Purpose: The purpose of this study was to explore the perceptions of ESWA born RN graduates from U.S. entry level nursing programs regarding academic factors that contribute to retention and success in U.S. nursing programs.
Methods: Using basic qualitative design with purposeful, criterion and snowball sampling methods, 22 ESWA born Registered Nurses (RNs) who had graduated from U.S. entry level nursing programs for not more than five years at the time of data collection were recruited to be part of the study. A nine-item semi-structured interview protocol, developed from the academic factors in the Nursing Universal Retention and Success (NURS) model was used with probes to conduct approximately 90 minutes telephone interview with each participant.
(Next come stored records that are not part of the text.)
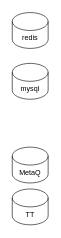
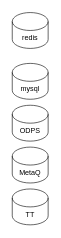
  <mxCell id="0" />
  <mxCell id="1" parent="0" />
  <mxCell id="2" value="redis" style="shape=cylinder3;whiteSpace=wrap;html=1;boundedLbl=1;backgroundOutline=1;size=15;" vertex="1" parent="1"><mxGeometry x="20" y="20" width="60" height="60" as="geometry" /></mxCell>
  <mxCell id="3" value="mysql" style="shape=cylinder3;whiteSpace=wrap;html=1;boundedLbl=1;backgroundOutline=1;size=15;" vertex="1" parent="1"><mxGeometry x="20" y="105" width="60" height="60" as="geometry" /></mxCell>
+ <mxCell id="4" value="ODPS" style="shape=cylinder3;whiteSpace=wrap;html=1;boundedLbl=1;backgroundOutline=1;size=15;" vertex="1" parent="1"><mxGeometry x="20" y="175" width="60" height="60" as="geometry" /></mxCell>
  <mxCell id="5" value="MetaQ" style="shape=cylinder3;whiteSpace=wrap;html=1;boundedLbl=1;backgroundOutline=1;size=15;" vertex="1" parent="1"><mxGeometry x="20" y="245" width="60" height="60" as="geometry" /></mxCell>
  <mxCell id="6" value="TT" style="shape=cylinder3;whiteSpace=wrap;html=1;boundedLbl=1;backgroundOutline=1;size=15;" vertex="1" parent="1"><mxGeometry x="20" y="315" width="60" height="60" as="geometry" /></mxCell>
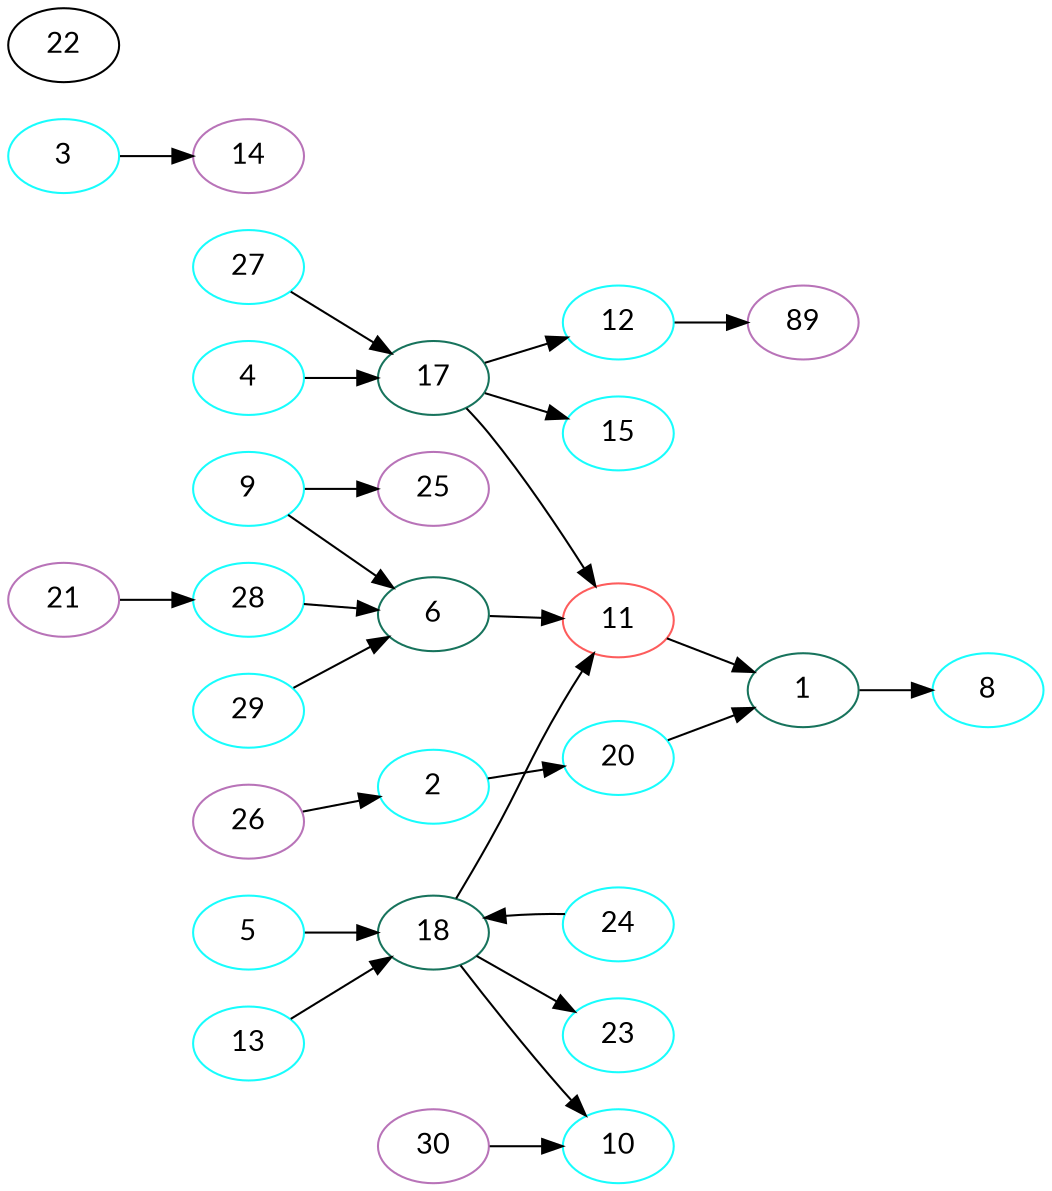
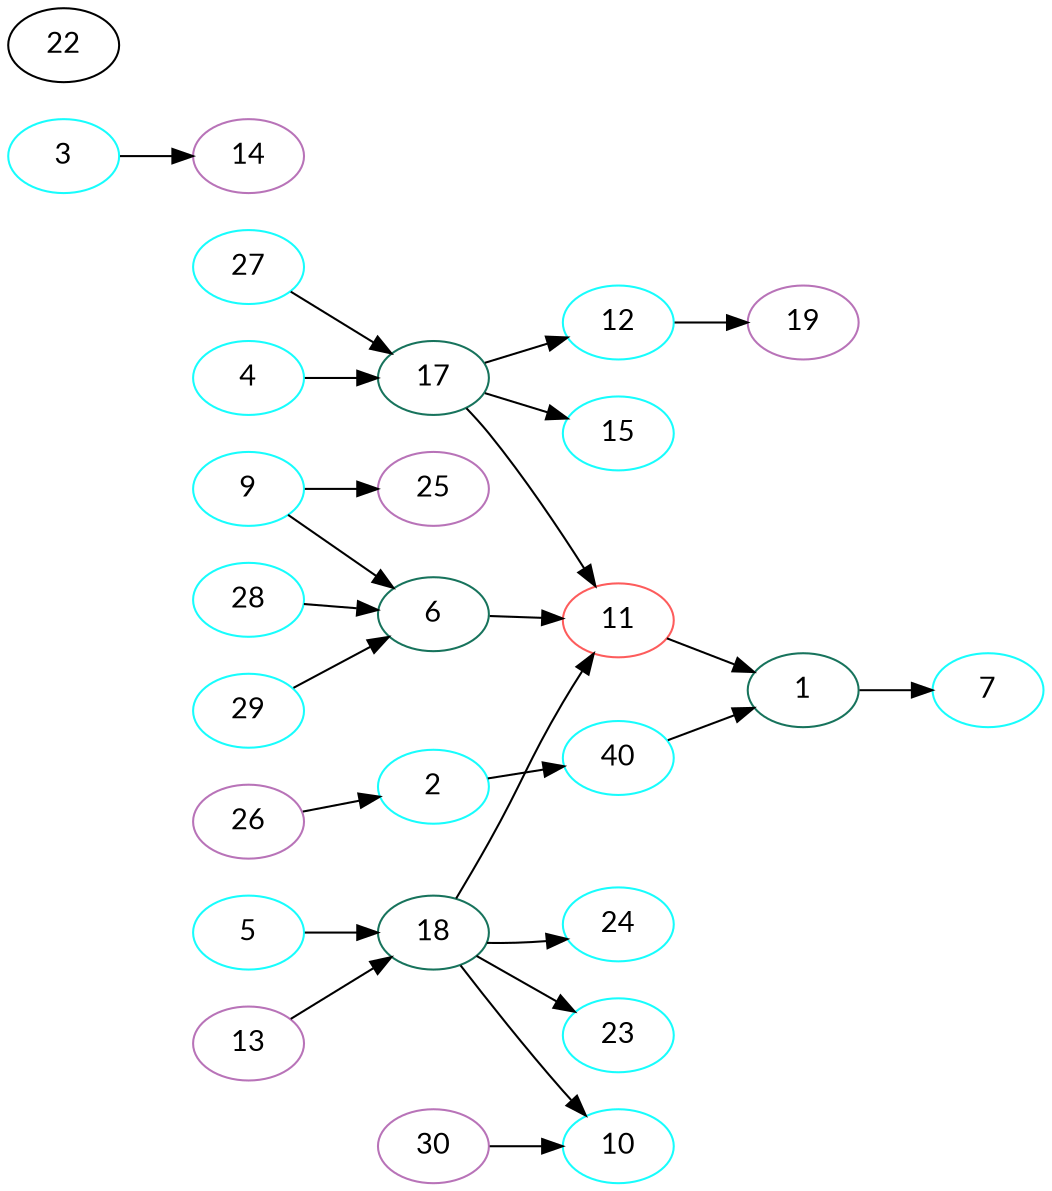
  digraph {
    fontname=Lato
    rankdir=LR
    node [color="#17fdfd" fontname=Lato]
    edge [color=black fontname=Lato]
    11 [color="#fd5c5c"]
    1 [color="#17735c"]
-   8
+   8 [label=7]
    6 [color="#17735c"]
    14 [color="#b873b8"]
    3
    17 [color="#17735c"]
    12
    15
-   19 [color="#b873b8" label=89]
+   19 [color="#b873b8"]
    18 [color="#17735c"]
    10
    23
    24
    9
    25 [color="#b873b8"]
    28
    29
    2
-   20
+   20 [label=40]
    4
    27
    5
-   13
-   21 [color="#b873b8"]
+   13 [color="#b873b8"]
    26 [color="#b873b8"]
    30 [color="#b873b8"]
    22 [color=black]
    11 -> 1
    1 -> 8
    6 -> 11
    3 -> 14
    17 -> 11
    17 -> 12
    17 -> 15
    12 -> 19
    18 -> 11
    18 -> 10
    18 -> 23
-   24 -> 18
+   18 -> 24
    9 -> 6
    9 -> 25
    28 -> 6
    29 -> 6
    2 -> 20
    20 -> 1
    4 -> 17
    27 -> 17
    5 -> 18
    13 -> 18
-   21 -> 28
    26 -> 2
    30 -> 10
  }
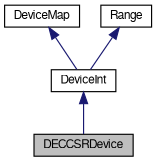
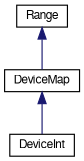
  digraph {
    node [color=black fillcolor=white fontname=FreeSans fontsize=10 shape=record style=filled]
    edge [color=midnightblue dir=back fontname=FreeSans fontsize=10 labelfontname=FreeSans labelfontsize=10 style=solid]
-   n1 [fillcolor=grey75 fontcolor=black height=0.2 label=DECCSRDevice width=0.4]
    n2 [height=0.2 label=DeviceMap width=0.4]
    n3 [height=0.2 label=DeviceInt width=0.4]
    n4 [height=0.2 label=Range width=0.4]
    n2 -> n3
-   n3 -> n1
-   n4 -> n3
+   n4 -> n2
  }
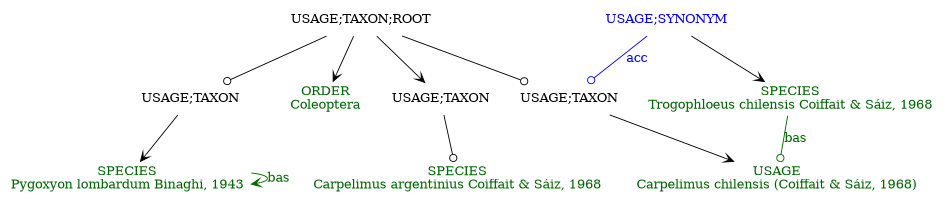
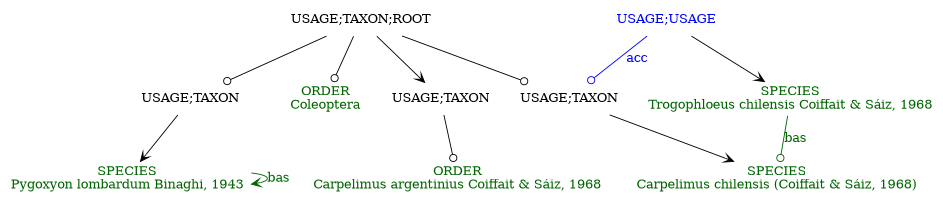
  digraph {
    node [fontcolor=darkgreen shape=plaintext]
    edge [arrowhead=odot]
    n1 [label="ORDER\nColeoptera"]
    n2 [label="SPECIES\nPygoxyon lombardum Binaghi, 1943"]
-   n3 [label="USAGE\nCarpelimus chilensis (Coiffait & Sáiz, 1968)"]
+   n3 [label="SPECIES\nCarpelimus chilensis (Coiffait & Sáiz, 1968)"]
    n4 [label="SPECIES\nTrogophloeus chilensis Coiffait & Sáiz, 1968"]
-   n5 [label="SPECIES\nCarpelimus argentinius Coiffait & Sáiz, 1968"]
+   n5 [label="ORDER\nCarpelimus argentinius Coiffait & Sáiz, 1968"]
    n6 [label="USAGE;TAXON;ROOT" fontcolor=""]
    n7 [label="USAGE;TAXON" fontcolor=""]
    n8 [label="USAGE;TAXON" fontcolor=""]
    n9 [label="USAGE;TAXON" fontcolor=""]
-   n10 [fontcolor=blue label="USAGE;SYNONYM"]
+   n10 [fontcolor=blue label="USAGE;USAGE"]
    n2 -> n2 [arrowhead=vee color=darkgreen fontcolor=darkgreen label=bas]
    n4 -> n3 [color=darkgreen fontcolor=darkgreen label=bas]
-   n6 -> n1 [arrowhead=vee]
+   n6 -> n1
    n6 -> n7 [arrowhead=vee]
    n6 -> n8
    n6 -> n9
    n7 -> n5
    n8 -> n3 [arrowhead=vee]
    n9 -> n2 [arrowhead=vee]
    n10 -> n4 [arrowhead=vee]
    n10 -> n8 [color=blue fontcolor=blue label=acc]
  }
The Interviews were conducted until no new codes emerged, recorded, and then transcribed verbatim. The transcripts were coded using open, in-vivo, and descriptive coding approaches. The NURS model informed some of the codes. Categories were developed from the codes for thematic analysis. Intercoder consensus was reached.
Results: Findings were that participants had to engage in study practices, seek academic support, access and utilize multiple resources, be proactive about their studies, and study with others like themselves to experience retention and success in U.S. nursing programs.
Conclusion: Findings suggest that ESWA born people can experience retention and success in U.S. nursing programs to help improve minority representation in nursing with appropriate assistance and directions. Participants in this study learned about the necessary academic factors in the hard way, therefore, there is need for individual or group mentorship programs to teach ESWA born nursing students about academic factors that lead to retention and success. Mentors in such programs must be from similar backgrounds as students or be given the requisite training in effective ways of mentoring ESWA born students. Additionally, the effectiveness of such programs must be evaluated so needed changes can be made.
Keywords: Retention and Success in Nursing Programs, Minority Nursing Students, English Speaking West Africans, Underrepresentation, Health Disparities, Diversity in Health Occupations
Ampiaw, Afua, "Exploring the Perceptions of English-Speaking West African Born Registered Nurse Graduates from United States Entry Level Nursing Programs Regarding Academic Factors that Contribute to Retention and Success in United States Nursing Programs" (2023). Seton Hall University Dissertations and Theses (ETDs). 3066.